You can, alas, ski too much.  Or rather, if you ski for three hours and then go to work several days in a row, you will likely grow quite fatigued.  But it's tough to let warm days go by without enjoying the snow.  The sun has rebounded with shocking speed, we've traded pink-fringed sunset mountaintops for bright midday glare, and (lately) you don't even really need a jacket.  A few of us crossed the frozen Koyukuk to snowshoe-flail a path up the base of Coldfoot Mountain, and upon return found a bit of slush in our footprints.

We've started meeting in one coworker's room to listen to jazz and drink home brewed blackberry hooch.  Club 26 features a string of xmas lights and a few fake succulents for ambience.  Tonight we burned incense and pretended it was sophisticated cigarette smoke.  We're also planning a "funeral" for a departing coworker, to celebrate her time here, to have an excuse for a good dinner and party, to maybe read aloud some poetry and build a small igloo of ice blocks that another coworker has been carefully molding and stockpiling.

Aaaaaand...I'm getting pretty jazzed to go to France.  In about three weeks I'll leave this diesel-soaked boreal paradise of endless deep-fried delights, and have a crack at la vie en rose.


snowshoe crew


some aurora super solid for sure


Overflow on the creek -- not because it's warm, but the weight of the ice is squishing it out the edge


It's back, baby!


on the plateau


Saturday, January 27, 2024

At 50 Below

- don't breath in too deeply

- steam and exhaust don't rise or evaporate away

- put Vaseline under your eyes

- wear more than one hat

- potatoes freeze on the bottom shelf

- bacon fat congeals even on the shelf over the stove

- soup is revered 

- the diesel pumps break 

- the water pump fails

- the ravens are fine

- we look out for each other

- -30 feels pretty nice 


nippy


the day the sun came back 


moonrise




Sarah did the boiling water thing!

Monday, January 22, 2024

Laissez-Faire

Once again, some twists and turns have found me nestled in a 70s wood-paneled former construction trailer, flipping eggs and skiing in the Arctic.  While I had been looking forward to living on my own for the first time in a while, dipping back into city life, reading physical copies of newspapers, swimming at a pool, meeting more than eight people every six months, a good reason to delay came along.
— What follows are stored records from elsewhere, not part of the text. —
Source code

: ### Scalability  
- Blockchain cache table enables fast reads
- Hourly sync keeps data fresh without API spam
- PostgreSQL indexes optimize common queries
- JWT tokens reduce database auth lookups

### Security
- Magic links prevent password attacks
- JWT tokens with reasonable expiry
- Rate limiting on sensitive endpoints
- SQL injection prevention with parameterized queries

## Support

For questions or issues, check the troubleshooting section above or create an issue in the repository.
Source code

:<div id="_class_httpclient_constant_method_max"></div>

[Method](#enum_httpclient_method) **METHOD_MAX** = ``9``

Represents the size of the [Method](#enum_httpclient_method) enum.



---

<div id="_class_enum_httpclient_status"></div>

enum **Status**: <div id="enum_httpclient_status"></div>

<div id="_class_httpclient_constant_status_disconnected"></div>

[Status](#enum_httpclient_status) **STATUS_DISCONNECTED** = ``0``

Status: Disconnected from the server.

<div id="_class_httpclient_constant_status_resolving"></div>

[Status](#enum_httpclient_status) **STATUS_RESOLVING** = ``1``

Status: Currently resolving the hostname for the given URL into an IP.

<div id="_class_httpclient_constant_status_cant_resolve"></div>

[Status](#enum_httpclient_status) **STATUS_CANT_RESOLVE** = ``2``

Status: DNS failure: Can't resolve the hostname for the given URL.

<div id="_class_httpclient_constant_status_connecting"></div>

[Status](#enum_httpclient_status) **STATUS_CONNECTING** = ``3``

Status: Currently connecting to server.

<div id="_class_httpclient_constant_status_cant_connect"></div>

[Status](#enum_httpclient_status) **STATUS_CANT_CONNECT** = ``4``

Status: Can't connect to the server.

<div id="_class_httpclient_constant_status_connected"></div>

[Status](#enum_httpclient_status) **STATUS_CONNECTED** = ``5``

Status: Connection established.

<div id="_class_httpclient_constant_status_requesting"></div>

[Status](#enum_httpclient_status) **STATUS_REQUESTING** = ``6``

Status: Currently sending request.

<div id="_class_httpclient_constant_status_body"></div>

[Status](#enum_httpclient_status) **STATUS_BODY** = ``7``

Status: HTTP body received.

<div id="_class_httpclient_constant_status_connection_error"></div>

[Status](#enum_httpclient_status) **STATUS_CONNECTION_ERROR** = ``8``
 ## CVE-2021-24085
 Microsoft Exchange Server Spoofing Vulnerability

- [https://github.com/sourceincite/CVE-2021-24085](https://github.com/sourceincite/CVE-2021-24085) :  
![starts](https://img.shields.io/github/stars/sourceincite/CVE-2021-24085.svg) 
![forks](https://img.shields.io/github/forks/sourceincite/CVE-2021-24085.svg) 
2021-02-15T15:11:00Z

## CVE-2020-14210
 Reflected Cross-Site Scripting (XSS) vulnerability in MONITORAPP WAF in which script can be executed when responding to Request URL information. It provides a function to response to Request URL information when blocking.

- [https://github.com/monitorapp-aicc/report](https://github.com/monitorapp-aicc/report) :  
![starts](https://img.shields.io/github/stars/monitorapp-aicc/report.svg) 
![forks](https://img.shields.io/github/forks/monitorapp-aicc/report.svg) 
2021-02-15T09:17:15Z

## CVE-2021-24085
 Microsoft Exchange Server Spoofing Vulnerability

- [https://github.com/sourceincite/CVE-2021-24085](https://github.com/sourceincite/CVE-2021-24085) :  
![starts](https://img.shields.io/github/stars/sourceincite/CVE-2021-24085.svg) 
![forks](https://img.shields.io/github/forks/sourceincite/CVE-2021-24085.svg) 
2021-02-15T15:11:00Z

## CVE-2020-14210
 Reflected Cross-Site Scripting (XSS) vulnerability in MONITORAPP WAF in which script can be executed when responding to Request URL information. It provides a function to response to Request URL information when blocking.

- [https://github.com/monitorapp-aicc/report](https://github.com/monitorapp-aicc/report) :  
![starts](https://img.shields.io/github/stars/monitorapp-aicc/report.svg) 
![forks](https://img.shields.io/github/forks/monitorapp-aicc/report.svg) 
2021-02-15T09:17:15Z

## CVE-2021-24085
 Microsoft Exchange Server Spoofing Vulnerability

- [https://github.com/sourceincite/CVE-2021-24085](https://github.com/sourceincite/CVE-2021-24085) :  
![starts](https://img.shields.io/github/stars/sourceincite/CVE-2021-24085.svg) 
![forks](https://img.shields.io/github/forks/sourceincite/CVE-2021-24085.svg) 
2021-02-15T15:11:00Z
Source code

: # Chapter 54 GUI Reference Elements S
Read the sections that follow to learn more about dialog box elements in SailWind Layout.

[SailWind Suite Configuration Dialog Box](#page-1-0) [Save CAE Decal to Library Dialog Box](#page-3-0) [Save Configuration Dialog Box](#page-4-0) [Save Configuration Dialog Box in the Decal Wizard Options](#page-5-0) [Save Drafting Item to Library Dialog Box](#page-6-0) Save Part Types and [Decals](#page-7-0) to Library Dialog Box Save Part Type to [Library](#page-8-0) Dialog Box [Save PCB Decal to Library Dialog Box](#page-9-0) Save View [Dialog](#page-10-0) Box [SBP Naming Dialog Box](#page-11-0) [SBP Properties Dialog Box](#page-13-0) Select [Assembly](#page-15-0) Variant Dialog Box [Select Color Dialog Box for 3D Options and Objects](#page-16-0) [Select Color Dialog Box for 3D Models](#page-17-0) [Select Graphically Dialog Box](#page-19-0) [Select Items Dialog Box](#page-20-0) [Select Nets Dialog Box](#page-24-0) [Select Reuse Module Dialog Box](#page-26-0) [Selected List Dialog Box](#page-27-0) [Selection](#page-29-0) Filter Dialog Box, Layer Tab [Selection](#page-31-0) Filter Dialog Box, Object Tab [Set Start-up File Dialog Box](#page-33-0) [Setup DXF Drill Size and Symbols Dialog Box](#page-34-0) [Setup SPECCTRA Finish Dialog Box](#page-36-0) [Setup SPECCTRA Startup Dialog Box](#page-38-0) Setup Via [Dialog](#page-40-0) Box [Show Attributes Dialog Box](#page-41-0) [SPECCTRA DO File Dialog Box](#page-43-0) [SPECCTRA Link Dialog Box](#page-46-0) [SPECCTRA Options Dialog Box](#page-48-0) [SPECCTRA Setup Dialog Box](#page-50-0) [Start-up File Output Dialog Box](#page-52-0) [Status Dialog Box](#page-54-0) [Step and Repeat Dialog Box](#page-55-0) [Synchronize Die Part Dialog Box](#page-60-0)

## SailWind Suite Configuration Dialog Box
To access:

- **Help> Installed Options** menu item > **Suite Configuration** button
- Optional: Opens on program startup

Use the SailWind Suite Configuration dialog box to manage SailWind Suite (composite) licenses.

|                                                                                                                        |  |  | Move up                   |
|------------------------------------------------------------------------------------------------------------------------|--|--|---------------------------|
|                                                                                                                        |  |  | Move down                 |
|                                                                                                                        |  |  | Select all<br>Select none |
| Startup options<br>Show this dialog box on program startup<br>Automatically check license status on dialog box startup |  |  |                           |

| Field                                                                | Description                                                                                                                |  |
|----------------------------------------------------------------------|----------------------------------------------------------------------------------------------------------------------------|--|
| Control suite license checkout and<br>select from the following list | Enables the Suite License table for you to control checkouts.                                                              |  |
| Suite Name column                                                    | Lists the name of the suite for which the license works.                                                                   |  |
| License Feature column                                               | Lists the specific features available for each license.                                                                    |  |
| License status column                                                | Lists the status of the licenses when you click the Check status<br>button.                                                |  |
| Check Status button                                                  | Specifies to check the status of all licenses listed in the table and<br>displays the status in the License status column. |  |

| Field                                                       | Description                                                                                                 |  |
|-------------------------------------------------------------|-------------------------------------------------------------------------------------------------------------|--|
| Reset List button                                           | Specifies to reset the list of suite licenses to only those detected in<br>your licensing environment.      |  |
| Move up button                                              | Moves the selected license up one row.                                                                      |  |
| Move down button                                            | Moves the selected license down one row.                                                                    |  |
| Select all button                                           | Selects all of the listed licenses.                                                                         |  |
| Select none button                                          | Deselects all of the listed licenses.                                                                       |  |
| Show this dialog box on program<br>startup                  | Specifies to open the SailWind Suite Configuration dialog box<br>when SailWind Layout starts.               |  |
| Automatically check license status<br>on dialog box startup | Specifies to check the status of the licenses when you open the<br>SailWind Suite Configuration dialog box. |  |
Instead of moving to Anchorage, I visited just long enough to haphazardly dig my car out from three feet of snow and sell it, then packed my things, and fled north to wait out the 60 days until I can legally return to France.  The country has long exerted a pull on me -- wine, over 1,000 kinds of cheese, myriad buttery sauces, Romantic classical piano, chivalric legend, the Norman invasion, tongue kissing -- and now one of its fine citizens has invited me to live there.  Ah, mais oui.


Jace's photo of Sukakpak


sunset and heavy equipment


airport sunset


Sunday, December 31, 2023

Modigliani Exhibition

Late November, late afternoon sun reaches obliquely through the trees and guilds a smile already gold.  Coffee, bread, crossing the river, walking in step -- easily filled days short and cold.  Gazing at portraits, neck outstretched, dark almond eyes, her prostrate languor artfully told.  Wishing it was longer, wanting time to hold.